- Opening Delimiter -

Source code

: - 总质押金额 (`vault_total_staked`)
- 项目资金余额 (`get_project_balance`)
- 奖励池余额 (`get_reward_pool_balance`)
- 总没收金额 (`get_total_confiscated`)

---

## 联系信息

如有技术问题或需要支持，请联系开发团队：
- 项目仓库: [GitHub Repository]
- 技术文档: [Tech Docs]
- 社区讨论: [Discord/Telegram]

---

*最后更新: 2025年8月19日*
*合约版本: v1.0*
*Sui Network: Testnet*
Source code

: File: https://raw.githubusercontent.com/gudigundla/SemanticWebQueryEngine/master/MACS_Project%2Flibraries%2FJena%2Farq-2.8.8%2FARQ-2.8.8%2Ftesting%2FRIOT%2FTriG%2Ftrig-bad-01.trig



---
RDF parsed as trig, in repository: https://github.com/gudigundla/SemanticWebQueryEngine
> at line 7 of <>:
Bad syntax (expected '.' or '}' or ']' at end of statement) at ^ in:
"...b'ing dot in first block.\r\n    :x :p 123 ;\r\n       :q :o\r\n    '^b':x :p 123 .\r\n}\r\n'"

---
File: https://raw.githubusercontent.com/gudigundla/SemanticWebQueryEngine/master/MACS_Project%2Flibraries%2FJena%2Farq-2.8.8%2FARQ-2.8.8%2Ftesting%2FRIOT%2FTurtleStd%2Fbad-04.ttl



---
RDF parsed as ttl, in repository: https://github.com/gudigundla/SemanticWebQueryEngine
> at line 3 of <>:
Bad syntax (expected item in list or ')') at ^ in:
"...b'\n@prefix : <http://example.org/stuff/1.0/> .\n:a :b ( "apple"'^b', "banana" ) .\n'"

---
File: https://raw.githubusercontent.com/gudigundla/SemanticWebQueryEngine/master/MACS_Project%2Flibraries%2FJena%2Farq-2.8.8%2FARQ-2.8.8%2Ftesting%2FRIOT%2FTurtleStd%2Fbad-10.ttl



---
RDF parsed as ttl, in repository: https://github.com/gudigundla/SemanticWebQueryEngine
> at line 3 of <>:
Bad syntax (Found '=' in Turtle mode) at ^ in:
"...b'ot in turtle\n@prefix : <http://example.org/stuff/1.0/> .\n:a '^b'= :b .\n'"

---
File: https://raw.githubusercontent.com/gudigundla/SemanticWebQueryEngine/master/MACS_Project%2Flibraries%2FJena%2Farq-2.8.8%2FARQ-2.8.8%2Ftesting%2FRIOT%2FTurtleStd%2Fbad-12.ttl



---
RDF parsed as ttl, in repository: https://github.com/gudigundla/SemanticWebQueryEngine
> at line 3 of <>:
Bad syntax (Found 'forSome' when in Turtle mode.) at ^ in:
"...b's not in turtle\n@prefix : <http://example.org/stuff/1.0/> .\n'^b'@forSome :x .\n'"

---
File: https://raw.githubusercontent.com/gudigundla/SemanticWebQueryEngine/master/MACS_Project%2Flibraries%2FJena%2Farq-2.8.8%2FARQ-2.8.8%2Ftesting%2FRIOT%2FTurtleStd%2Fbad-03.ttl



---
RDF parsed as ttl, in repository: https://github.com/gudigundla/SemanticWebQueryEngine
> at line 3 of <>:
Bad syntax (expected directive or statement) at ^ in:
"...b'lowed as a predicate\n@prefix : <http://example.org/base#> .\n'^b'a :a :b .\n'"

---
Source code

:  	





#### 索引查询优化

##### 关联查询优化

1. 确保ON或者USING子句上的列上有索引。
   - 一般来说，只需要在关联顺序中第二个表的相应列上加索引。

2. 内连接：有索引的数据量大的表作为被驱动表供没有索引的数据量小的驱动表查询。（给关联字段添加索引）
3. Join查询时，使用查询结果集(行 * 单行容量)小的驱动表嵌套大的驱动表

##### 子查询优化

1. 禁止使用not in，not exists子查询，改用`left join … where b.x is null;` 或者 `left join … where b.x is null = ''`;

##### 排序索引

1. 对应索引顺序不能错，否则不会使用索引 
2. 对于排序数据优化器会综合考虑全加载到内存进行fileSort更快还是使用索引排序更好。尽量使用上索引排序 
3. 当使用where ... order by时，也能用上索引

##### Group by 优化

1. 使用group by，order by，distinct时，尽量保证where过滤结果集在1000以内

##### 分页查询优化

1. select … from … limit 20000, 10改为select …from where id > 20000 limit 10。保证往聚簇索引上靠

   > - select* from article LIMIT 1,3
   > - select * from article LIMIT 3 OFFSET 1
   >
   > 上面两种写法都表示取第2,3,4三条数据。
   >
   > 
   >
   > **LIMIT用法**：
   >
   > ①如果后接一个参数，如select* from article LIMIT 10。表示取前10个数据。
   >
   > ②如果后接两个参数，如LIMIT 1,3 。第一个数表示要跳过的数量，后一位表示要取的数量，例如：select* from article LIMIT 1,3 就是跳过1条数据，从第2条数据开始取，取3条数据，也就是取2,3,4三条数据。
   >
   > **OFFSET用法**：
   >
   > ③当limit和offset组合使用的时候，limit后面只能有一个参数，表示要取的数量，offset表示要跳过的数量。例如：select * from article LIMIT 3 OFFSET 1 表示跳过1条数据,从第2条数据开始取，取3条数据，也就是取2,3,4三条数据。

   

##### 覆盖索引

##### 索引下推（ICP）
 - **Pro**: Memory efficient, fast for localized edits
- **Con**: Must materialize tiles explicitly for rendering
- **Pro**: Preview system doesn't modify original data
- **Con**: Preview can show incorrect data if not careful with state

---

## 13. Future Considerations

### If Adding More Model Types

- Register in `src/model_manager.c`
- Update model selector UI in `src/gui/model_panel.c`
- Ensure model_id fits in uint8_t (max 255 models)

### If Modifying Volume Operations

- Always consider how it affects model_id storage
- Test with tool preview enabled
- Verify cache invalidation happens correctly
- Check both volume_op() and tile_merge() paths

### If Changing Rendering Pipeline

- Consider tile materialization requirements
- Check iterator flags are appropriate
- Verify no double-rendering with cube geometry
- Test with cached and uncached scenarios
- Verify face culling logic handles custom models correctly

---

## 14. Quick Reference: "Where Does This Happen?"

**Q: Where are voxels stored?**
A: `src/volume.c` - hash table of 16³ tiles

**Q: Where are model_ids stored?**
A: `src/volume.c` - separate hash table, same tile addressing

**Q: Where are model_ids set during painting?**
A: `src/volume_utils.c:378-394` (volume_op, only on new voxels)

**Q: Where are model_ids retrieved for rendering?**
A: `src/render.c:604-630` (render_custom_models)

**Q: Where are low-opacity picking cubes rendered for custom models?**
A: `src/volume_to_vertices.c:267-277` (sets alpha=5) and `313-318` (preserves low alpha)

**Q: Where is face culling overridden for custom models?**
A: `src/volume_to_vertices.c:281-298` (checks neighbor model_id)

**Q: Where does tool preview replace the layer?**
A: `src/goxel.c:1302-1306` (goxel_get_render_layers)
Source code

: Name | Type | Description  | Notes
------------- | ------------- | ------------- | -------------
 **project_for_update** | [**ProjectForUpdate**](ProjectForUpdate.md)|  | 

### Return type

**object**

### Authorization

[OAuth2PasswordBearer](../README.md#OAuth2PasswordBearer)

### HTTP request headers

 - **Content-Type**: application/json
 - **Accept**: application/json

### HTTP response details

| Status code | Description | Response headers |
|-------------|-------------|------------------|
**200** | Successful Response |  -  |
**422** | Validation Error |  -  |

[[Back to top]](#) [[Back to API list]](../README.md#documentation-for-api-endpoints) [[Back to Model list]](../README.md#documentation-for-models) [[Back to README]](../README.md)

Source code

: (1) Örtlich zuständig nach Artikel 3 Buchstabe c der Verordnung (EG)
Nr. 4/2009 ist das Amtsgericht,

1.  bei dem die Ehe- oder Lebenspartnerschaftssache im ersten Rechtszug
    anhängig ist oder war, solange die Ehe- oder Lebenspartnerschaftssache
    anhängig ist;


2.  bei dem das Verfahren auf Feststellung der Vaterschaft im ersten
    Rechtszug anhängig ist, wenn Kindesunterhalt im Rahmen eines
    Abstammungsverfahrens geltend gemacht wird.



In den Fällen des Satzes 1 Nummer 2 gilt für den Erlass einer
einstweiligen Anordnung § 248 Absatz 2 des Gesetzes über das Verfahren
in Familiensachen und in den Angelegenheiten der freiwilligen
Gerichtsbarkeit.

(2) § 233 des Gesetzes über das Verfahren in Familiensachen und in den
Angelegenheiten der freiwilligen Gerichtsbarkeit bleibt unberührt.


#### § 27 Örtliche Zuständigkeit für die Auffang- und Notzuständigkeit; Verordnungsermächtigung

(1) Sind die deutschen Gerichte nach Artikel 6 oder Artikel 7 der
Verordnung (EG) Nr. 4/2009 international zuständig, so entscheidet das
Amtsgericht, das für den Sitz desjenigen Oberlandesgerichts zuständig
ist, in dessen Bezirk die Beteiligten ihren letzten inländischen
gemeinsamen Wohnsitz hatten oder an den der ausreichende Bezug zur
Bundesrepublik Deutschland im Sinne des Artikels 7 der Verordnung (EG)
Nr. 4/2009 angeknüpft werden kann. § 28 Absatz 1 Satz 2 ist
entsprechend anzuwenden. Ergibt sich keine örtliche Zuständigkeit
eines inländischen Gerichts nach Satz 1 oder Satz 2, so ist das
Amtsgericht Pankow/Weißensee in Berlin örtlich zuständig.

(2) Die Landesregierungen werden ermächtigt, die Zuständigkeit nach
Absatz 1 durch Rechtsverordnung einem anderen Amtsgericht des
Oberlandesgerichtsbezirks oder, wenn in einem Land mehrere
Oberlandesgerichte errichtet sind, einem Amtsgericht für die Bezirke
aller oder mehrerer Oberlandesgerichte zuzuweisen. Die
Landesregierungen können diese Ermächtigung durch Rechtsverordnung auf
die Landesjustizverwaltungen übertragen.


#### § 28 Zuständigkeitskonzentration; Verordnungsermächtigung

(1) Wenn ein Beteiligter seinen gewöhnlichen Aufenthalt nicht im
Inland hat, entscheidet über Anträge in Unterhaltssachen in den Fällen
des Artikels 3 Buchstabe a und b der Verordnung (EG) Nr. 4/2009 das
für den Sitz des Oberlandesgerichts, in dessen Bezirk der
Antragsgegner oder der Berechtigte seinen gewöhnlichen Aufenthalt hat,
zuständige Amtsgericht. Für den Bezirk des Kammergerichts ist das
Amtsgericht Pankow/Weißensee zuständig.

- Closing Delimiter -

What is being asked
Out of the entries, report each line that contains the word "seinen".

Output
(1) Wenn ein Beteiligter seinen gewöhnlichen Aufenthalt nicht im
Antragsgegner oder der Berechtigte seinen gewöhnlichen Aufenthalt hat,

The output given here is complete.